We started by exploring how to support the form and behavior of natural muscle fibers. Early sketches focused on assistive wear that feels like everyday clothing, such as socks, shoes, warmers, and pants. The goal was to balance clinical needs with comfort, wearability, and dignity for the child.
We engaged in continuous prototyping and iteration, refining the design to ensure seamless integration and strong performance. Over several months, we conducted bench testing of active components, revised garment patterns for better fit, and explored a range of fabrics for optimal flexibility, durability, and comfort. Each version focused on reducing bulk, aligning support zones with natural movement, and making the exosuit easy to use for both children and their caregivers.

Initial user testing focused on fit and sensor accuracy with pediatric subjects ensuring that the compression fabric was safe and comfortable.

Simultaneously, sensors embedded in the first layer were evaluated for their ability to monitor and respond to the user's movements accurately.

Feedback from users and caregivers was gathered to make necessary adjustments, ensuring the exosuit fit well and the sensors functioned correctly.

MyoStep is still in development, with ongoing refinements based on test results and expert feedback to ensure optimal performance and usability.

Independence

(noun)

Freedom from the control, influence, support, air, or the like, of others.

MyoStep is designed as a one-piece garment, making it simple and practical for both children and their caregivers. The exosuit is sized like regular clothing, available in various sizes to accommodate different body types and growth stages, ensuring a snug and comfortable fit that supports the child’s natural movements. For maintenance, the exosuit includes accessible openings that allow the artificial muscles and other components to be easily removed for washing. This thoughtful design ensures that keeping the garment clean and functional is straightforward, reducing the overall burden on caregivers while ensuring the exosuit remains hygienic and effective.

3D render of a kid wearing Myostep. It looks like dark leggings with yellow seams lifts one leg in a bright room with wooden floors, showing movement and balance.
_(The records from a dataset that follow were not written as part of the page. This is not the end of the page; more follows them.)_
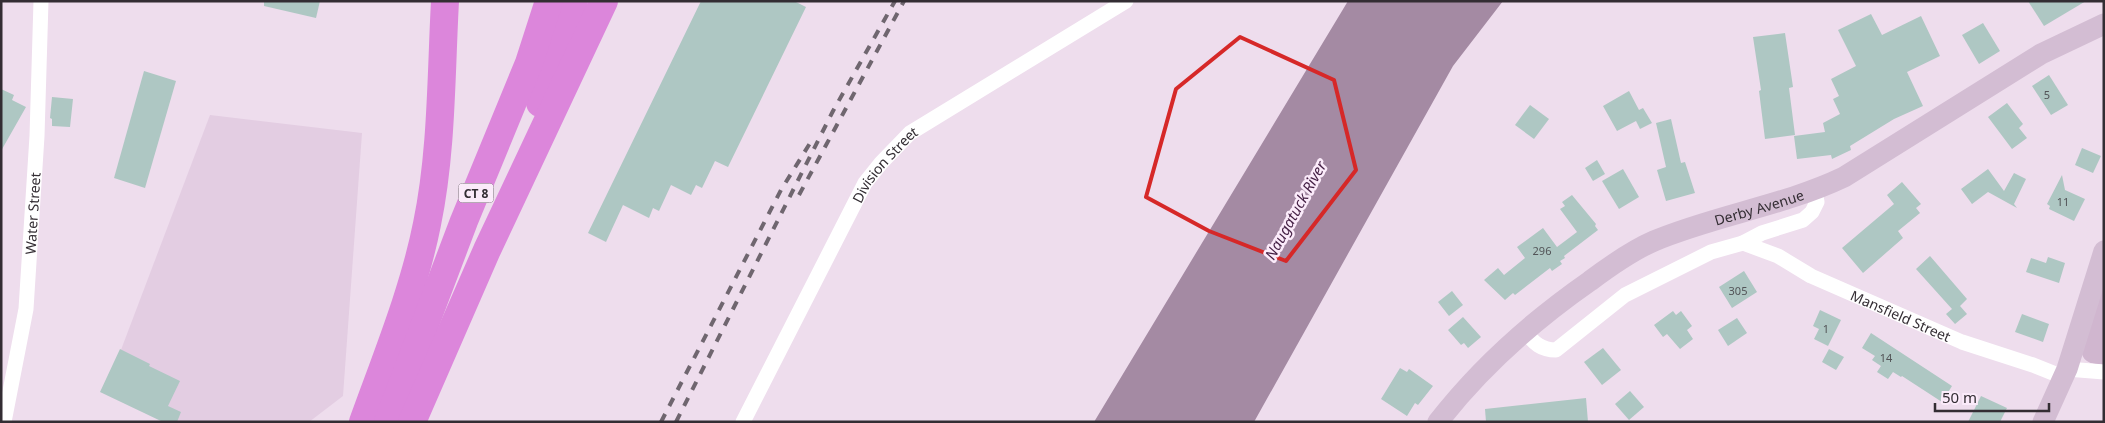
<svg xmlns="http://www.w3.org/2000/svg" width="2105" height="423" font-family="'Noto Sans',sans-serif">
	<rect width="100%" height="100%" fill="#eedded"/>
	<polygon fill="#e3cde2" points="210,115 362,133 343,396 309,422 164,422 116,363"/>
	<path fill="#d0b6cf" d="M 2104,281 L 2104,365 C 2095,364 2085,364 2082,354 Z"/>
	<polygon fill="#a48aa3" points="1348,1 1503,1 1453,66 1254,422 1094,422"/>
	<g fill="#aec7c3">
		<polygon points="264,1 320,1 316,18 264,6"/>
		<polygon points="701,1 794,1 806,7 728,167 715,161 702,188 696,185 691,195 671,185 659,211 653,208 649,218 623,205 606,242 588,233"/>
		<polygon points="2028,1 2086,1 2044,26"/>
		<polygon points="1871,14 1882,35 1921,16 1940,56 1907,72 1923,106 1894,119 1850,146 1851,150 1832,159 1831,155 1797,159 1794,136 1825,132 1823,123 1840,114 1833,99 1839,96 1831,79 1856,66 1838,30"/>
		<polygon points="1983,23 2000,51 1979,64 1962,35"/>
		<polygon points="1785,33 1793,87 1789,88 1795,135 1765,139 1759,91 1761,90 1753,37"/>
		<polygon points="144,71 176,81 145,188 114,178"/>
		<polygon points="2049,75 2068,105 2051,115 2032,86"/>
		<polygon points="1,89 14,95 12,100 26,107 1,151"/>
		<polygon points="1629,91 1639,110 1643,108 1652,123 1640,129 1636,121 1617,131 1603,106"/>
		<polygon points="52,97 73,99 70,127 52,126 52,119 50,118"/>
		<polygon points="2007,103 2023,124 2019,128 2027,138 2012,149 1988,117"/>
		<polygon points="1530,105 1549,119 1534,139 1515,125"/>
		<polygon points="1671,119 1681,163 1685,162 1695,193 1666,201 1657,170 1666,167 1656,123"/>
		<polygon points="2082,148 2101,156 2093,173 2075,165"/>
		<polygon points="1597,160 1605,174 1593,181 1585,168"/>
		<polygon points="1623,169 1639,197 1619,209 1602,181"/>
		<polygon points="1988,169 2004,191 2014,173 2026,179 2014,204 2017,208 1988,192 1972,204 1961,189"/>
		<polygon points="2062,175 2065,190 2085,199 2074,221 2049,209 2050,206 2047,204"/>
		<polygon points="1902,182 1921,204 1916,208 1920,213 1898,231 1903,238 1863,273 1842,248 1894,204 1887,195"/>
		<polygon points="1572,195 1596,224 1595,226 1598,230 1564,256 1565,258 1560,261 1562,264 1552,271 1550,268 1515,295 1513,293 1505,300 1484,280 1498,268 1504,275 1525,258 1517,247 1543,228 1557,247 1577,232 1560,209 1565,206 1562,202"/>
		<polygon points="1930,256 1967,299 1960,306 1967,314 1955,324 1946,314 1952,309 1916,269"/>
		<polygon points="2048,257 2065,263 2059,283 2026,272 2031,258 2046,263"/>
		<polygon points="1744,271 1757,292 1732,308 1719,287"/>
		<polygon points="1452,291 1463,305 1449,316 1438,302"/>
		<polygon points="1820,310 1841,320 1828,346 1814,339 1819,329 1813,326"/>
		<polygon points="1673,311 1676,315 1681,311 1692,326 1687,330 1693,339 1680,349 1667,334 1663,337 1654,325"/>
		<polygon points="2022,314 2049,324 2043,342 2015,332"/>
		<polygon points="1463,317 1481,337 1468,348 1464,343 1461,345 1448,330"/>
		<polygon points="1737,318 1747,333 1728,346 1718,330"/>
		<polygon points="1871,333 1952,386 1942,402 1902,376 1901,377 1893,372 1888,379 1877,372 1881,366 1872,360 1875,356 1862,348"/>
		<polygon points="1603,348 1621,370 1602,385 1584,362"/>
		<polygon points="120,349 150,364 149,366 180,381 168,406 181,412 177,422 163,422 100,392"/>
		<polygon points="1829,349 1844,357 1836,370 1822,362"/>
		<polygon points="1400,368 1407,372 1409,369 1433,386 1418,405 1415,403 1407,416 1381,399"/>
		<polygon points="1630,391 1644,407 1629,420 1615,404"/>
		<polygon points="1981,396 2007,408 2000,422 1968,422"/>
		<polygon points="1586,398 1588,422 1486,422 1485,409"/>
	</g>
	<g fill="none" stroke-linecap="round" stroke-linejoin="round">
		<g stroke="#fff" stroke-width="15">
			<polyline points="1743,243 1762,233 1803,220 1812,212 1817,202 1815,190"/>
			<path id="s1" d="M 1525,332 C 1534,343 1541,350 1556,350 L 1625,295 L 1711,252 L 1743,243 L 1778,256 L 1811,276 L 1962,342 L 2033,365 L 2063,377"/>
			<polyline points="2067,369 2104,372"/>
			<path id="s2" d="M 4,422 L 26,309 L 37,136 L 41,1"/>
			<path id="s3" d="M 743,422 L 865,183 L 881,163 L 910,133 L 1126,1"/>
		</g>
		<g stroke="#d3bdd3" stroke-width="21">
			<path id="s4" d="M 1438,422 C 1480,368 1534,320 1590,281 C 1610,266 1631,251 1654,241 C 1716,215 1783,206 1844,177 L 2041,54 L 2104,24"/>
			<polyline points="2043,422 2067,369 2104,251"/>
		</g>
		<g stroke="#dc86db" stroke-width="28">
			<polyline points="540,103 574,1"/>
			<path d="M 363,422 C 386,358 414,290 427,224 C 442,152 441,74 445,1"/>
			<polyline points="388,422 464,221 529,63 549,1"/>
			<polyline points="412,422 487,250 604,1"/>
		</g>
		<g stroke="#6f666f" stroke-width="4" stroke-dasharray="9 9" stroke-linecap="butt">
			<polyline points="799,195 904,1"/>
			<polyline points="661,422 781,190 812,140"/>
			<polyline points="676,422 833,111 895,1"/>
		</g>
	</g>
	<path fill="none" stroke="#d62828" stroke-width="4" stroke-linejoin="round" d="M 1240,37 L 1334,80 L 1356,170 L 1286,261 L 1209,231 L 1146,197 L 1176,89 Z"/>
	<g text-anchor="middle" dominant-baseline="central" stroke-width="5" stroke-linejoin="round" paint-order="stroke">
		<g font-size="11" fill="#525457">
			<text x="2047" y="94">5</text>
			<text x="2063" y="201">11</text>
			<text x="1542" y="250">296</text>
			<text x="1738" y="290">305</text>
			<text x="1826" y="328">1</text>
			<text x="1886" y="357">14</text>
		</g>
		<rect fill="#fbebfa" stroke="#6f666f" stroke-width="1" x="458.5" y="183.5" width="35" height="19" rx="4"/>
		<g font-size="12" font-weight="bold" fill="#332d33">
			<text x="476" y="193">CT 8</text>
		</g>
		<g font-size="14" fill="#332d33" stroke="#fbebfa">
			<text stroke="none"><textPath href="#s3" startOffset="295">Division Street</textPath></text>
			<text stroke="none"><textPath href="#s4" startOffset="394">Derby Avenue</textPath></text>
			<text stroke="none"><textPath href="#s2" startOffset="211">Water Street</textPath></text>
			<text stroke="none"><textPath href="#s1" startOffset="429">Mansfield Street</textPath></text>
		</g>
		<g font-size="15" font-style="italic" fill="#431e43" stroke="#fbebfa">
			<text transform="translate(1295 210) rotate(-61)">Naugatuck River</text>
		</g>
	</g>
	<rect width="2105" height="423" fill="none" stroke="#332d33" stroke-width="5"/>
	<path d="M1935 403v8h114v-8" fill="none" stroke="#332d33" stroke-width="2.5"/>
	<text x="1942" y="403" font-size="15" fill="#332d33" stroke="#fbebfa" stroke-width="4" paint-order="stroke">50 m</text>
</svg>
Our primary goal is to motivate children to wear assistive devices by making them as user-friendly as possible, fostering a sense of independence as they grow. Studies show that children with Cerebral Palsy often face ambulatory and cognitive difficulties, which make self-care and independent living challenging. By incorporating these thoughtful design elements, MyoStep aims to empower children to dress themselves, promoting both their physical and emotional development.

MyoStep is designed with side straps and discreet zippers to promote ease of use and independence for children with mobility challenges. These features are strategically placed to enable children, particularly those with Cerebral Palsy, to don and doff the exosuit with minimal assistance.

The side straps provide an easy grip for both children and caregivers, making it simpler to pull the suit on and off.
The zippers are positioned on the sides for easy access, allowing the suit to be put on without struggle.

Myo

(prefix)

of muscle; relating to muscles

MyoStep integrates multiple layers to provide both support and mobility in three layers:

The first layer, made from a compression fabric for support, houses sensors that monitor the user's movements while offering comfort and protection from other components and safeguarding the components from bodily fluids.
The second layer consists of artificial muscles that mimic natural muscle movements to assist the child in walking.
The third layer covers and protects these artificial muscles, incorporating features for breathability and ease of maintenance.

Together, these layers work harmoniously to provide a lightweight, silent, and flexible solution that operates subtly and unobtrusively, designed for use during both therapy sessions and high-activity periods to reduce physical and emotional strain.